What you should do
From the records below, set down exactly the lines starting with the line that contains "підвалі не затримується" and going on through the line that contains "Wenn eine Anwendung". Nothing else is wanted.
------------------------------------------------------------------------
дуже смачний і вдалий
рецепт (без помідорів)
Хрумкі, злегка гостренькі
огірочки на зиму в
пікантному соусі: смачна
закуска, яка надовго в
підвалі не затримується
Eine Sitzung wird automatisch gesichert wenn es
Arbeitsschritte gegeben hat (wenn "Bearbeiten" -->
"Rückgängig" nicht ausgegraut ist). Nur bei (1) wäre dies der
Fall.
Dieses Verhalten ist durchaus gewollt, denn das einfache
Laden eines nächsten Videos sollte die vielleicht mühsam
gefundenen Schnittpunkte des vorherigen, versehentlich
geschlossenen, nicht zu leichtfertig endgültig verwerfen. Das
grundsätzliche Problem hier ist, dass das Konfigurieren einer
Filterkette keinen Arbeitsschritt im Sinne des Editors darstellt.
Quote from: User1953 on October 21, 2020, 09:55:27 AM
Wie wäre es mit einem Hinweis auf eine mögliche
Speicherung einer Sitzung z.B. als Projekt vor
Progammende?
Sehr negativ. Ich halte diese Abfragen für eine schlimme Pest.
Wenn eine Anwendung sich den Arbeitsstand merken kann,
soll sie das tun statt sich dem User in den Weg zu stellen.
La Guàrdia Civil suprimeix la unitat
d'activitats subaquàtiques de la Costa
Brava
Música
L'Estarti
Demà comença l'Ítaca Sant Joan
------------------------------------------------------------------------
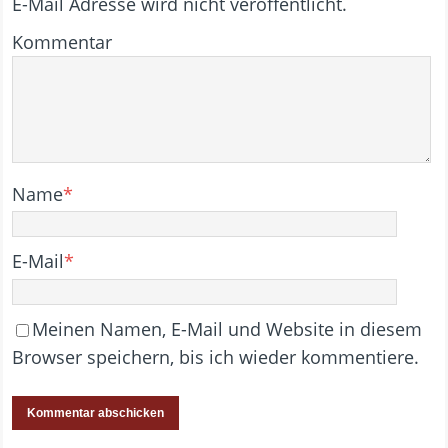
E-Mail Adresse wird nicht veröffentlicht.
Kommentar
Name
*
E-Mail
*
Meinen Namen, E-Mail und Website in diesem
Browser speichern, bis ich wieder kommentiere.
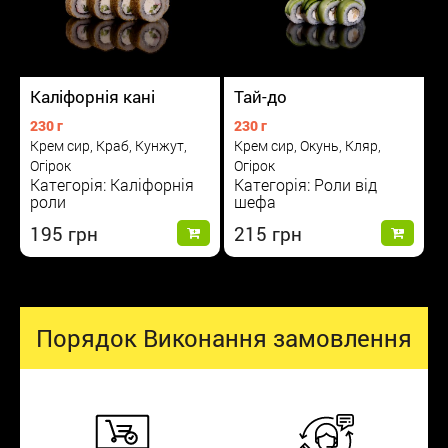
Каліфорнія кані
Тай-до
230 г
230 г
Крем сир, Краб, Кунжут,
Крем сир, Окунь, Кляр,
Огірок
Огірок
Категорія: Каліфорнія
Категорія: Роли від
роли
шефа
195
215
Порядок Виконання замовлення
------------------------------------------------------------------------
Task result
підвалі не затримується
Eine Sitzung wird automatisch gesichert wenn es
Arbeitsschritte gegeben hat (wenn "Bearbeiten" -->
"Rückgängig" nicht ausgegraut ist). Nur bei (1) wäre dies der
Fall.
Dieses Verhalten ist durchaus gewollt, denn das einfache
Laden eines nächsten Videos sollte die vielleicht mühsam
gefundenen Schnittpunkte des vorherigen, versehentlich
geschlossenen, nicht zu leichtfertig endgültig verwerfen. Das
grundsätzliche Problem hier ist, dass das Konfigurieren einer
Filterkette keinen Arbeitsschritt im Sinne des Editors darstellt.
Quote from: User1953 on October 21, 2020, 09:55:27 AM
Wie wäre es mit einem Hinweis auf eine mögliche
Speicherung einer Sitzung z.B. als Projekt vor
Progammende?
Sehr negativ. Ich halte diese Abfragen für eine schlimme Pest.
Wenn eine Anwendung sich den Arbeitsstand merken kann,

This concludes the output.